Ink cartridges I refill at Walgreen when they have their $5 refill specials, and when they are old and tired I take them to Office Depot for a $3 credit.

We have various flip charts, and 5 large file cabinets full of lesson plans I have collected. I confess, when I sub, if I see something good as far as a worksheet or plan, I do copy it.

We have info on all 50 states, which I got for free by signing up for the travel package for that state. Usually a map is included, with information as to the industry, land, ag, recreation and more. Enough to do a unit study for the state.

We have a collection of old phone books--they are great to teach alphabetizing and also to use when painting to protect the table.

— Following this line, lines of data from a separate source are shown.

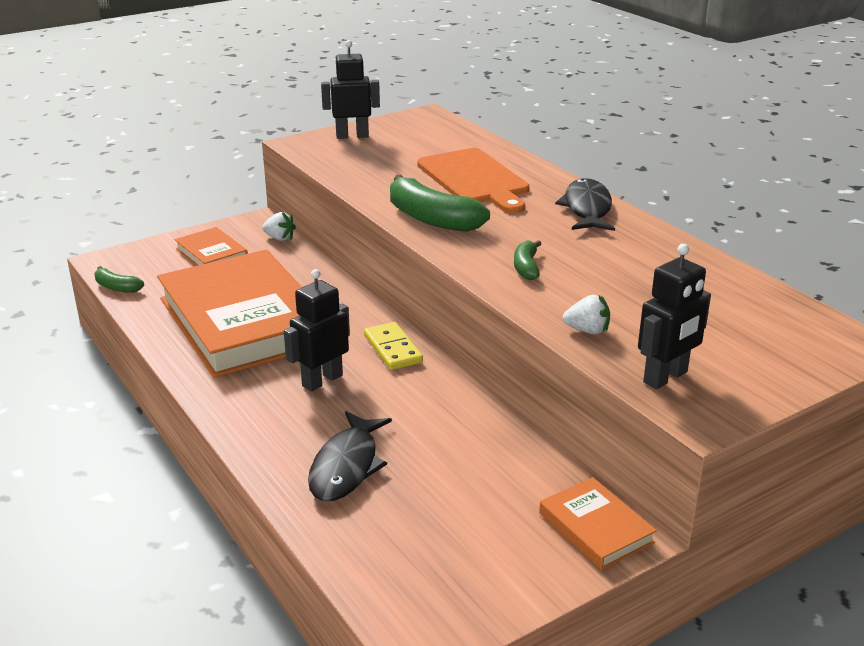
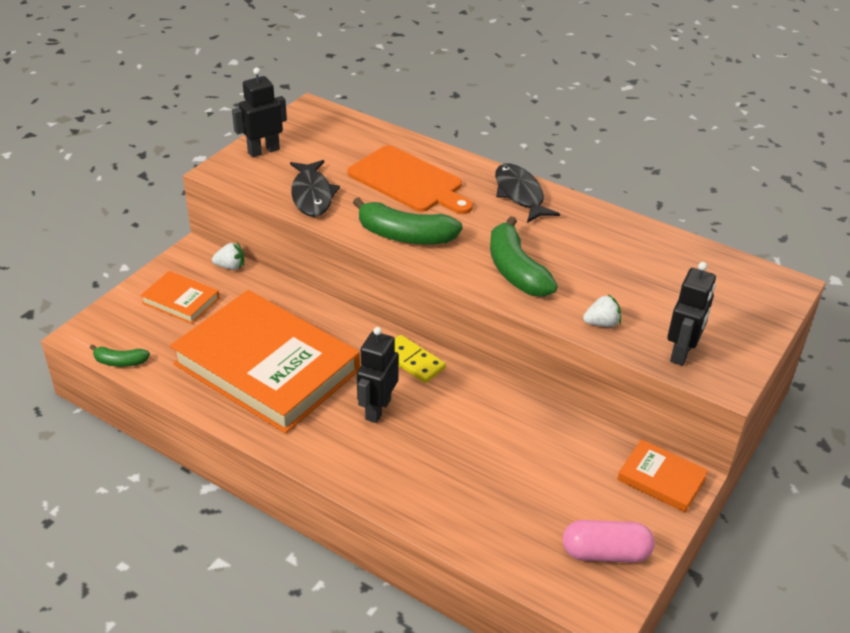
camera: 25 degrees left, 10 degrees up
black fish [308,411,392,501] -> black fish moved to [290,160,340,217]
green banana [514,240,541,280] -> green banana [490,216,558,297], size x1.95
none -> pink capsule [563,520,655,563]

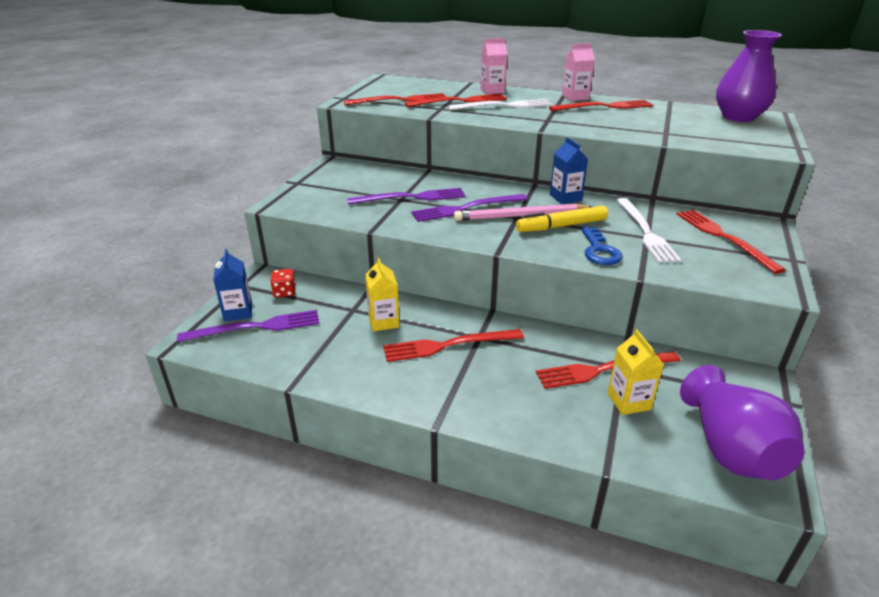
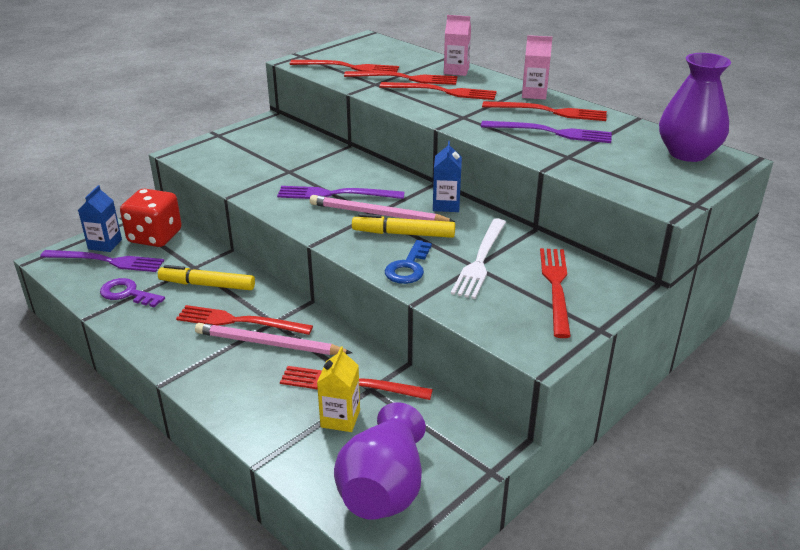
camera: 25 degrees right, 0 degrees up
red dice [270,269,296,297] -> red dice [120,188,182,247], size x2.10
purple fork [347,188,465,205] -> purple fork moved to [481,121,612,143]
yellow carton [365,257,400,331] -> yellow marker [158,265,255,290]
white fork [448,99,553,110] -> red fork [379,82,497,100]
none -> purple key [100,278,165,307]
none -> pink pencil [195,323,352,355]

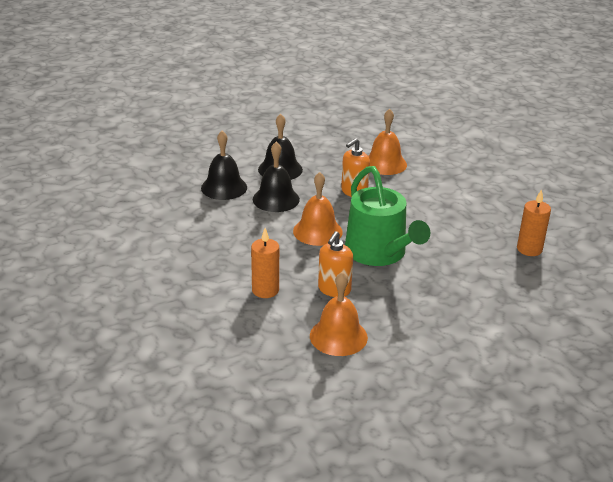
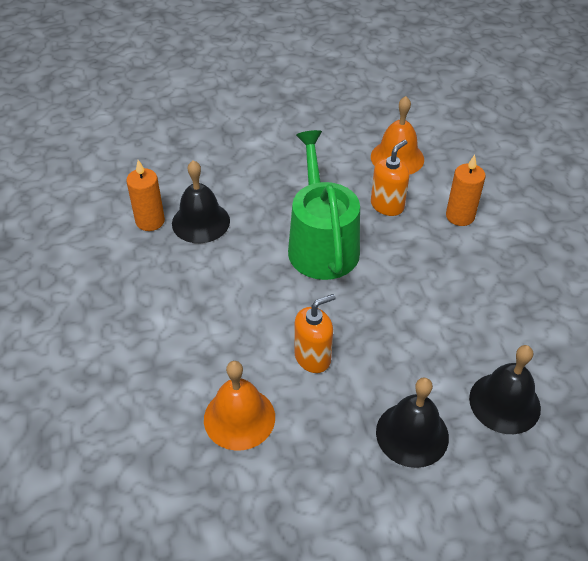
camera: 165 degrees left, 15 degrees up
black bell [253,142,300,212] -> black bell moved to [172,160,230,243]
orange bell [293,172,343,246] -> none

We have a weather station outside. We are weather spotters, so for reporting rainfalls on line, we were given free a rain gauge and thermometer as well as weather posters and books. I spent $19 on ebay buying a windsock for it. Off of freecycle we received a free weather station for indoors--it contains a weather radio and electronic barometer.

We also keep our sewing machines in our classroom, as we sew and the classroom table is a great sewing surface.

Once I announced we were going to homeschool, I had people give me and offer me all sorts of stuff. Most we were able to use, what we couldn't we passed on to others. This is how we got our globe and one set of encyclopedias.

Some items were given as gifts--such as Emily's sewing machine--that was her birthday present one year. (She was tired of sharing mine).

Also, if you go to trade shows, and don't mind advertising, you can stock up on items such as pens, pencils, rulers, notepads, calenders and more.


#8 What do I need to do to start homeschooling? I have been watching blogs, websites and such and am leaning that direction.

Then you are already off to a good start for getting ideas.

First, check your state laws.

Then, what aged child are you teaching? You can get your books or you can go bookless and use the library for your resources. Determine what you are teaching then what you need.

For example, if you are teaching telling time, you need a clock. If you are teaching counting, you probably have a younger child and need items to count that they won't choke on. If you are teaching counting money, then either use real money or get pretend at the $1 store.

If you are teaching colors, gather items of various colors, the ABC's--make some flash cards and cut out pictures of items starting with that letter.

Go to a teacher supply store (without money!!!) and just wander and get ideas and make a list. Then, after you think it over and check out ebay, purchase what you think you will actually use. Check for used first. Call libraries and schools to see when they offer their used book or surplus sales. Also check your state (including state colleges) surplus sales for items such as microscopes or computers.


9 Is homeschooling more expensive than public schooling? What are your costs??

No, at least not for us--it is much, much cheaper.

I would probably spend $1000 per year on school supplies, tennis shoes, school clothes or school uniforms, books, backpacks and such for 3 girls to attend public school. Even more in the private setting (which is what we came out)

This year, since I bought Emilys alpha omega lifepacs, I spent around $250. That is $250 total for all 3 girls. Part of what I bought came new from ebay, and the rest I bought new at the Christian bookstore. This is the most I have spent since we began homeschooling. I will probably spend more before the school year is out, but not a whole lot.

Some families pay for online learning and others buy computer programs. Those routes are more expensive.

Basically you can homeschool and spend whatever your budget is--there is no set amount.

To track their grades, I use the free version of homeschool tracker, found online. I downloaded it and was done with it.

This answers the first 9 quetions. The next time I blog I will answer the ones that were added on during comments.

1 comment:

Anonymous said...

Interesting!! There is some good information here.
Where do you buy your materials?? What are some of the places you can get materials for free??